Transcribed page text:
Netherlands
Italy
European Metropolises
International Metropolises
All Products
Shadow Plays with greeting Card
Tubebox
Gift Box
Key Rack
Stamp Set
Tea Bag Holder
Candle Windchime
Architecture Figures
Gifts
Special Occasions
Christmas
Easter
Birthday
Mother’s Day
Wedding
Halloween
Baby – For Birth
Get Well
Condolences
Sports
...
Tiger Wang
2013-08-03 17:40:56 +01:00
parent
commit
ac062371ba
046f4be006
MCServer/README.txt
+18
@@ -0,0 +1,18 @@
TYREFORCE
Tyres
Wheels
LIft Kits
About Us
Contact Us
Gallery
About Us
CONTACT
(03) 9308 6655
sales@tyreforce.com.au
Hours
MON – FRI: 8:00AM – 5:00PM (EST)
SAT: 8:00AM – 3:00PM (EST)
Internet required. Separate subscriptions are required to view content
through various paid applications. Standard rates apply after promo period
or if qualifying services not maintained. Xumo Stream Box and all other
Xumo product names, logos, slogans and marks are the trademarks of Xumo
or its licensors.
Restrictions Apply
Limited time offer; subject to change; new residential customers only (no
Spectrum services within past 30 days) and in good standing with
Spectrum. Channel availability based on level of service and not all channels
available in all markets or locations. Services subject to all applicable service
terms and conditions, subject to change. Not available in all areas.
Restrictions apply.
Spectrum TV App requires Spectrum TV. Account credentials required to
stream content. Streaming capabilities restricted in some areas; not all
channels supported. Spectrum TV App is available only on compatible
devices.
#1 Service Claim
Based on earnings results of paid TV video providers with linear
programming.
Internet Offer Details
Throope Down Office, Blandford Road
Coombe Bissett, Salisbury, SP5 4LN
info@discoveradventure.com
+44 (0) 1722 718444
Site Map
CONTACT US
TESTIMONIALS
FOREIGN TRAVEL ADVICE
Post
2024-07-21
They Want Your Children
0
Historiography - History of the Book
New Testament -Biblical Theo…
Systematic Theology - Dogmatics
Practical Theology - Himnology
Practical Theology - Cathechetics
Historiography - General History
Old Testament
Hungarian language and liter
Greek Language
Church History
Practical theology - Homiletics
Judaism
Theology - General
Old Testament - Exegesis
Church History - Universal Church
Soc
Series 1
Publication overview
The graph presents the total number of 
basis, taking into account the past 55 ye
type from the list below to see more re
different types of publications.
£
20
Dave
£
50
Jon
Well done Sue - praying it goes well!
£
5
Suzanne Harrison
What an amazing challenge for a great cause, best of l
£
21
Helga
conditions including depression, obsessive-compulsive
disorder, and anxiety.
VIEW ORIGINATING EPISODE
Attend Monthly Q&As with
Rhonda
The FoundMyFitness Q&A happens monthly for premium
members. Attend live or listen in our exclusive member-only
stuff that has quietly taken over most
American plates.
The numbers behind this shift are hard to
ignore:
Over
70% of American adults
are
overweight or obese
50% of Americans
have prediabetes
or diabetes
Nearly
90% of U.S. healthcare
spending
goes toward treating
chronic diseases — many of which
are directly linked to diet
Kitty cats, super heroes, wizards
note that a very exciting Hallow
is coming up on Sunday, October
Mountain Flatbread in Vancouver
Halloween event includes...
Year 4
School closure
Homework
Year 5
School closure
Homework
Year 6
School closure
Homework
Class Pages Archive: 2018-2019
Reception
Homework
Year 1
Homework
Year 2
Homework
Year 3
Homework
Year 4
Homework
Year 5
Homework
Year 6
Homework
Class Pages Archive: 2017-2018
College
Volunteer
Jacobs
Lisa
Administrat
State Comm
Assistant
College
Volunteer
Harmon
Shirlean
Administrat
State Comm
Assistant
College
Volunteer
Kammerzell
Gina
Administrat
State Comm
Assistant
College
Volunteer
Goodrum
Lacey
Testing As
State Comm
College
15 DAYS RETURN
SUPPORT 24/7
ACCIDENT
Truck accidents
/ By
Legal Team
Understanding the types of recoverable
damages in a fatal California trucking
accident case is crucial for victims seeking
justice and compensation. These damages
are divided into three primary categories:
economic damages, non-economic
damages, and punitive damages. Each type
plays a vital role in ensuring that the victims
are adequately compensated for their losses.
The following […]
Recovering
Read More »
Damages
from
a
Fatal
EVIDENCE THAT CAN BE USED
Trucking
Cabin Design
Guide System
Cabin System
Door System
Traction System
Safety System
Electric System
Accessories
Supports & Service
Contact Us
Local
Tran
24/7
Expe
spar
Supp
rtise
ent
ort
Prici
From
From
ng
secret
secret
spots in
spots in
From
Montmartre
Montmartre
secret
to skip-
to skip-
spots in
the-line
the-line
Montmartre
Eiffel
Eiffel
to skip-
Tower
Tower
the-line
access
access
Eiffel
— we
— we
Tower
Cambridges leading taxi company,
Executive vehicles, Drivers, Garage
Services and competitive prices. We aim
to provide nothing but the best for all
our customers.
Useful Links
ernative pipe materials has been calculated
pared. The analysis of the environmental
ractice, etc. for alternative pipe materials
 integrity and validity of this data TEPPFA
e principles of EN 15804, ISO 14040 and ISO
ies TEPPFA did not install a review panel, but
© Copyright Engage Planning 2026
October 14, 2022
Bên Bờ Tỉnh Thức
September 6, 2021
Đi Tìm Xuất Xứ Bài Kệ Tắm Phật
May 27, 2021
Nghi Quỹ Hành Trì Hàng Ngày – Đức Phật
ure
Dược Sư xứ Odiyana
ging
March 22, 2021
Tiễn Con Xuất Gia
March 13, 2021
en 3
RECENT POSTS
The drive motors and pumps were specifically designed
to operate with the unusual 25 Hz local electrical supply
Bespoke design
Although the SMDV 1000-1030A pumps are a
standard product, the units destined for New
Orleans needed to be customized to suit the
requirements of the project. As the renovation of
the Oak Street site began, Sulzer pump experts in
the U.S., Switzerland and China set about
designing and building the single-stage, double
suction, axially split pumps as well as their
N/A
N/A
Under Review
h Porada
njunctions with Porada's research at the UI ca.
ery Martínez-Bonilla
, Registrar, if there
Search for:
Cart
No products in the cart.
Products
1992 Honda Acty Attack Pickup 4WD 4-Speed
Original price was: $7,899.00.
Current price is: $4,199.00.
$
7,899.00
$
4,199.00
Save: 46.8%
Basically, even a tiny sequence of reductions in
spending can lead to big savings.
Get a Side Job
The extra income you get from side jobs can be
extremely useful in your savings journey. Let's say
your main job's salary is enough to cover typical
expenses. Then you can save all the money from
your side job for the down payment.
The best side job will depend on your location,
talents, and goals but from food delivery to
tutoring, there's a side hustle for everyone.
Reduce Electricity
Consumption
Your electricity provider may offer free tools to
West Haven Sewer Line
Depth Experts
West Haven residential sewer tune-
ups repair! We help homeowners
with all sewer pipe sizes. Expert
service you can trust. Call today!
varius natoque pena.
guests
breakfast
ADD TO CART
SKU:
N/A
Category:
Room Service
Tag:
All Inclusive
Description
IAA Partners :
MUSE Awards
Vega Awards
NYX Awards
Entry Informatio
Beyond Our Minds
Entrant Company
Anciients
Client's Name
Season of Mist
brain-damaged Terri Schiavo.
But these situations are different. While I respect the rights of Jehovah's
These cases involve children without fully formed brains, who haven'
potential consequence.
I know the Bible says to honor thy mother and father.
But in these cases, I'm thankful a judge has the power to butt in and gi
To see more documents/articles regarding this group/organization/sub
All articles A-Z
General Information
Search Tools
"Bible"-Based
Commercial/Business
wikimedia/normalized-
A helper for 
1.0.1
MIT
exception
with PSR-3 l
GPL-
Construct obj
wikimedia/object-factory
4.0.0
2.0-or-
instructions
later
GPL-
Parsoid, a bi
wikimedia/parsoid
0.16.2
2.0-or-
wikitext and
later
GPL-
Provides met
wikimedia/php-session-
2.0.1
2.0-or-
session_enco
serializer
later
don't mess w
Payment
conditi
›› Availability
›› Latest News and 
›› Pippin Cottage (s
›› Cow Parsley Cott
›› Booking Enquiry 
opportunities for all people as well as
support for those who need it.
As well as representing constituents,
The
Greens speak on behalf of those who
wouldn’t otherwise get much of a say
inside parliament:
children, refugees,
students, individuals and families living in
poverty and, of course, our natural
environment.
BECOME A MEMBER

#### [Work item]
Copy out the lines above word for word, everything from the first one down to the line that contains "(03) 9308 6655".

#### [Your response]
Netherlands
Italy
European Metropolises
International Metropolises
All Products
Shadow Plays with greeting Card
Tubebox
Gift Box
Key Rack
Stamp Set
Tea Bag Holder
Candle Windchime
Architecture Figures
Gifts
Special Occasions
Christmas
Easter
Birthday
Mother’s Day
Wedding
Halloween
Baby – For Birth
Get Well
Condolences
Sports
...
Tiger Wang
2013-08-03 17:40:56 +01:00
parent
commit
ac062371ba
046f4be006
MCServer/README.txt
+18
@@ -0,0 +1,18 @@
TYREFORCE
Tyres
Wheels
LIft Kits
About Us
Contact Us
Gallery
About Us
CONTACT
(03) 9308 6655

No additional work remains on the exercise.